Kirk sold much of his stock and investments in England and moved ahead in Kirkland. He built one of the finest homes in the area and moved his whole family to his namesake town. Hunt went deeply into debt as he bought more and more land.
The crushing blow came in 1893, when a nationwide financial collapse extinguished the hope of ever getting the steel venture off the ground. Investors backed out, leaving Kirkland with a partially built mill up on a hill, and row upon row of empty houses.
Still, Kirk never gave up hope. He stayed on in town and held on to most of his land holdings, which he slowly parceled out over the years. He later retired and moved north to the San Juan Islands, where he died in 1916.
Woolen Milling, Shipbuilding Become Important
Meanwhile, Kirkland continued to grow. A woolen mill was built in Moss Bay that did good business with gold prospectors during the Alaska Gold Rush. Later it would provide products for the military during World War I.
Shipbuilding became an important industry. In 1916, the Lake Washington ship canal opened, providing a waterway from Kirkland to Puget Sound. Early ships built and repaired in Kirkland were mostly ferries, but by World War II the Lake Washington Shipyard was building naval warships.
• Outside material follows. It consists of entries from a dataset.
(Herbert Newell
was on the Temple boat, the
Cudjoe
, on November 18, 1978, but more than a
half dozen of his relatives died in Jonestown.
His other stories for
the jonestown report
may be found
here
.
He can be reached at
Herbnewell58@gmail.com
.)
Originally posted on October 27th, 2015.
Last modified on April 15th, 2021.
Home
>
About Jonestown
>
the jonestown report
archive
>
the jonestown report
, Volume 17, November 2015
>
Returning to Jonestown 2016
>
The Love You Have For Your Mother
Kirkland was incorporated in 1905, and over the years became a popular bedroom community for urban commuters, dubbed by the East Side Journal the "Hub of the Eastside." Kirkland's ferry landing was the most popular on the lake, providing access to and from Seattle in just over 30 minutes. Many of Kirkland's early residents were gentleman farmers; folks who worked at office jobs in the city, and kept chickens and berry vines back home.
Growth of a Suburban Community
Kirkland grew slowly and steadily. In 1940, the Lake Washington floating bridge was opened just south of Bellevue. More than a decade later, ferry traffic would cease on Lake Washington. By the time a second floating bridge was built in the 1960s, Kirkland, along with Bellevue and Redmond had become known as Seattle's Eastside; a suburban community largely made up of middle-class families and commuters.
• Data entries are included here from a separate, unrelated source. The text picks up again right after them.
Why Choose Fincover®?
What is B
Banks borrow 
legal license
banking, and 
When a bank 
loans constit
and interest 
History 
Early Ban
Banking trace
In 1968, the residents of Houghton elected to merge with Kirkland. In 1988, Kirkland annexed most of Juanita, along with the community of Rose Hill. In 2005, the city celebrated the centennial of its incorporation during a time of increased population growth and development. More than 100 years after Peter Kirk envisioned a vital city on the eastern shores of Lake Washington, his dream has come to pass.